I’ve had enough of the Tony Romo amateur hour when it comes to explaining why his performance drops off in December and January. If you believe the reports, these flawed assumptions, are coming not only from the media, but also from within the Cowboys organization.
I thought it best to shoot down a few of the bogus arguments.
- Romo is not in shape: According to a report, offensive coordiantor Jason Garrett called Romo into his office to explain that the organization felt conditioning was the reason for his late-season swoons. This assumption is flawed. It doesn’t explain situations like the Ravens game last season or the playoff game against Giants in 2008. Romo’s performance was poor from the outset of the game. Conditioning can only be a factor as the games wear on.
- Romo is not focused: Tony is a bright QB who knows the offense. Just because he is a good athlete and a skilled golfer doesn’t mean he is not focused (notice I drew a distinction between being an athlete and playing golf, because golf is a skill, not a sport).
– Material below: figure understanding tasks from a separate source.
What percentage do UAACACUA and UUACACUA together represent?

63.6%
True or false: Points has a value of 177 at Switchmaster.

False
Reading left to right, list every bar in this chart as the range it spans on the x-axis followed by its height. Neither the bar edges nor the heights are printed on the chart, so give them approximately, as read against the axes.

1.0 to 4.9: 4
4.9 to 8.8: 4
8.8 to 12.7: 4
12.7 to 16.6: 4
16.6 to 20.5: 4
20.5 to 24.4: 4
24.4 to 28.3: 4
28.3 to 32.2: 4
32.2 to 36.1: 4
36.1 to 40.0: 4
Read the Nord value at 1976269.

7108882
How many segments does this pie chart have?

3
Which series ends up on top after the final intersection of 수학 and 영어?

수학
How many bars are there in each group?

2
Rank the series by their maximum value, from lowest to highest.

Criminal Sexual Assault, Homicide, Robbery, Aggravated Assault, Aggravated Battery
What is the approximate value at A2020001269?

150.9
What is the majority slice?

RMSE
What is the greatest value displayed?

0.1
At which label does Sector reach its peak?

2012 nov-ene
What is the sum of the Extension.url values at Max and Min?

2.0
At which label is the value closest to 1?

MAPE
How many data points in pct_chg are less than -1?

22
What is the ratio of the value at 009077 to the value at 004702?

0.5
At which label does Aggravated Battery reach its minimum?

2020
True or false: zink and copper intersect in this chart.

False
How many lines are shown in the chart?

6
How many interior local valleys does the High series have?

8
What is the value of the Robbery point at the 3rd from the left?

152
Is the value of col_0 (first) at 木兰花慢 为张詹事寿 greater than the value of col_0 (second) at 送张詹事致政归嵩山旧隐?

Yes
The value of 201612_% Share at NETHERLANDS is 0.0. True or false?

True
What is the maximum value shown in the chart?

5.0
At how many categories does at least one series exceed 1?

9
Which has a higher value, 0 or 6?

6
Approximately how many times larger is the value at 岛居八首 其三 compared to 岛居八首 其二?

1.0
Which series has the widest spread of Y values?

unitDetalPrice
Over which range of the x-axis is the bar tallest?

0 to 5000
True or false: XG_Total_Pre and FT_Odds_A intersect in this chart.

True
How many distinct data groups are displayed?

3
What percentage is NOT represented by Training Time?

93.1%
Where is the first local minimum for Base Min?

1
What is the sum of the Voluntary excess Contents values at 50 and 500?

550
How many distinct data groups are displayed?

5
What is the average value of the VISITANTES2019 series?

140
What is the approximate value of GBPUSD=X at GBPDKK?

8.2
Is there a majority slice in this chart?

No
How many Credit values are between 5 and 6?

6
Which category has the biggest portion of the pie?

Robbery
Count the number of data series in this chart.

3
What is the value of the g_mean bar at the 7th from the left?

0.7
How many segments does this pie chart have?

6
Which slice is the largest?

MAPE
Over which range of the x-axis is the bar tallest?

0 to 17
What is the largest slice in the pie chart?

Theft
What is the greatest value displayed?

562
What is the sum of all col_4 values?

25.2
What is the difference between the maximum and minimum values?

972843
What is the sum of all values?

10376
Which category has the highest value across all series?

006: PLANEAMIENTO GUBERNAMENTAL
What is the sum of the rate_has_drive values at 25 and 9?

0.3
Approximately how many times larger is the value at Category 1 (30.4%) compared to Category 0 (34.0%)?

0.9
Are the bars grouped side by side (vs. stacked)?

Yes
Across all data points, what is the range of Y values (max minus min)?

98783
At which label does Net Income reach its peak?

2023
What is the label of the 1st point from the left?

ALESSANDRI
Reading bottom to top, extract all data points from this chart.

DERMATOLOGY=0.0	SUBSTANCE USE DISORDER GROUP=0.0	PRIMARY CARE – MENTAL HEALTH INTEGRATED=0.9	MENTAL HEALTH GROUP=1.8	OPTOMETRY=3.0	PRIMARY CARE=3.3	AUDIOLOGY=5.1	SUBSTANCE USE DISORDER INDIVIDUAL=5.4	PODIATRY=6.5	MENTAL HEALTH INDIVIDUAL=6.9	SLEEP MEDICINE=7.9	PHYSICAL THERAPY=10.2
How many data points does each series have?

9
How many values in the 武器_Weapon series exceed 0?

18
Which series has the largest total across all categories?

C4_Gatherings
There is nothing tangible that suggests Romo is not focused at the end of the season. It’s just sports talk radio psychobabble.
- Jessica is the problem: Well, Romo may have two flaws. Just kidding. Jessica Simpson, whether she’s in the picture or not, is no more a distraction than a player dealing with a wife and kids. She may be a combination of both, but at best, the pressures to live with her aren’t much different.
Bottom line, Romo is a legit QB in this league. But before we go any further, there is a distinction worth noting. Those who say Romo can’t win the big game are wrong. Beating the Giants, Eagles and Packers (2007) is testament to refute that argument.
Here’s the simple truth: Presently, Romo is a choke artist. When the stakes get the highest, he crumbles under the pressure. This is the pressure that Troy Aikman, Joe Montana and Roger Staubach thrived under. I know this doesn’t sound flattering, but it’s not a death sentence, either.
Students of the game recognize this is not a new phenomenon because we have seen it before. Peyton Manning was arguably on this list early in his career, but he came out just fine. I believe greatness is in Romo but he has to shake off the yips when it counts.